The lectures were grouped as follow:
Understanding the atmospheric circulation response to anthropogenic forcing - David W. J. Thompson, Colorado State University.
Nordic recipes: constraining the ocean's northern overturning - Tor Eldevik, BCCR/NERSC;
Monitoring and detecting changes in the MOC - Johanna Baehr, University of Hamburg;
Implications for Atlantic MOC observing systems of adjoint model sensitivities - Patrick Heimbach, MIT;
Predictability and variability of the ocean circulation: A non-normalperspective - Laure Zana, University of Oxford.
Stability of past ocean circulation, examples from past abrupt climate changes - Kerim H. Nisancioglu, BCCR;
Climate related variability in the MOC: lessons from the ooze - Kikki Kleiven, BCCR;
The Southern Ocean and Global Overturning Circulation, theory and paleo constraints - Ulysses Ninnemann, BCCR/UIB.

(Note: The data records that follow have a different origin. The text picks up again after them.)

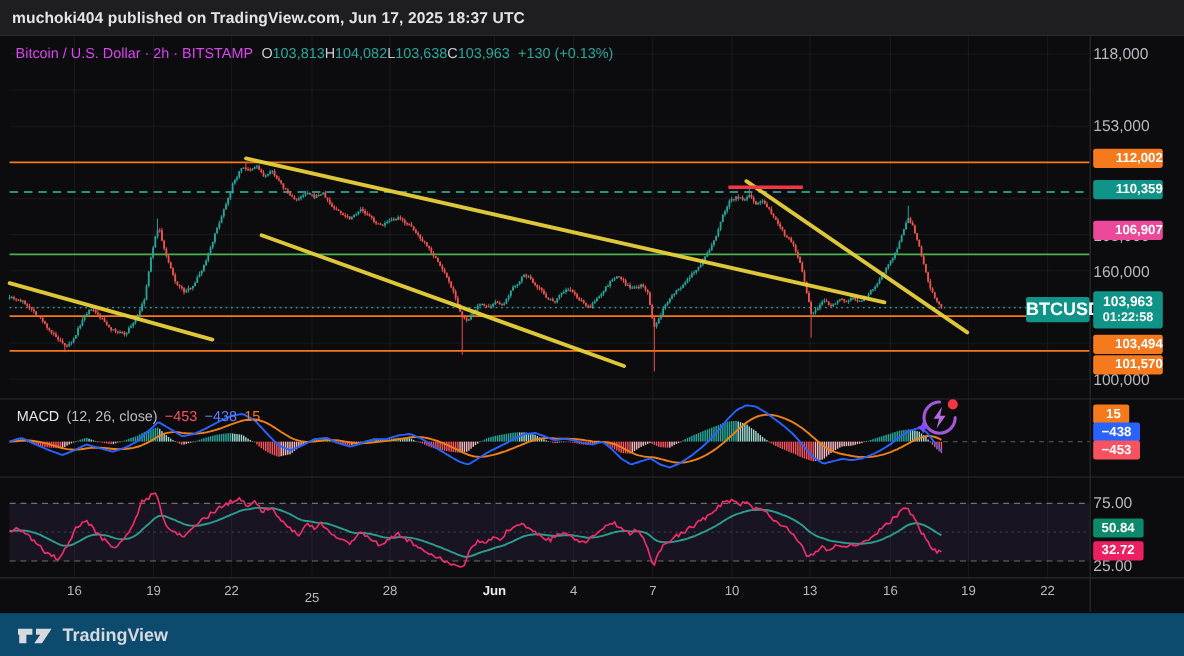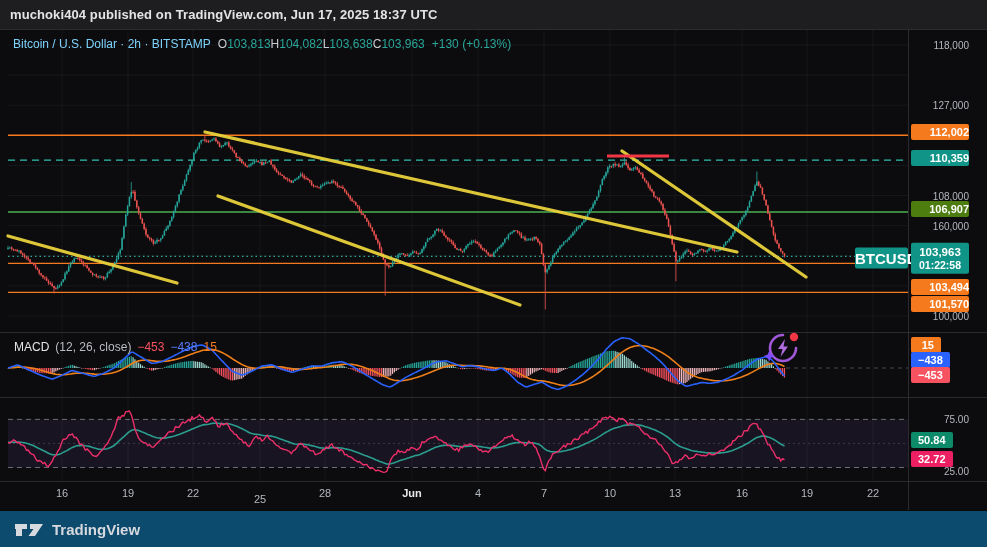--- a/index.html
+++ b/index.html
@@ -11,7 +11,7 @@
   .chart-area{position:absolute;left:0;top:30px;width:987px;height:480px;}
   #chart-canvas{position:absolute;left:0;top:0;}
   .sym-header{position:absolute;left:13px;top:7px;font-size:12px;display:flex;gap:7px;align-items:baseline;white-space:nowrap;}
-  .sym-header .sym{color:#7dd3fc;font-weight:500;}
+  .sym-header .sym{color:#d946ef;font-weight:500;}
   .sym-header .pair .k{color:#c9cdd3;}
   .sym-header .pair .v{color:#2aa79b;}
   .sym-header .chg{color:#2aa79b;}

Thermohaline circulation and the hydrological cycle - Johan Nilsson, University of Stockholm;
Coupled Arctic-AMOC interactions in the past and present - Cecilia Bitz, University of Washington;
Multidecadal variability as observed in ocean and gridded atmospheric data - Øyvind Lie, BCCR;
Atlantic Multidecadal Oscillation as seen in models, observations and paleo data - Odd Helge Otterå, BCCR/NERSC.
Student's evaluation regarding the lectures indicate that the courses were easy to follow, the lectures were well structured, clear, interesting and stimulating even for advanced students. Lecturers were also responsive to the students questions, stimulating constant feedback during the talks. Flexible breaks kept the lecturer and students active during the courses, and seemed like the length of the talks was appropriate. The school filled the expectations for the vast majority of the students, as they could understand how the courses contributed or related to their own research projects.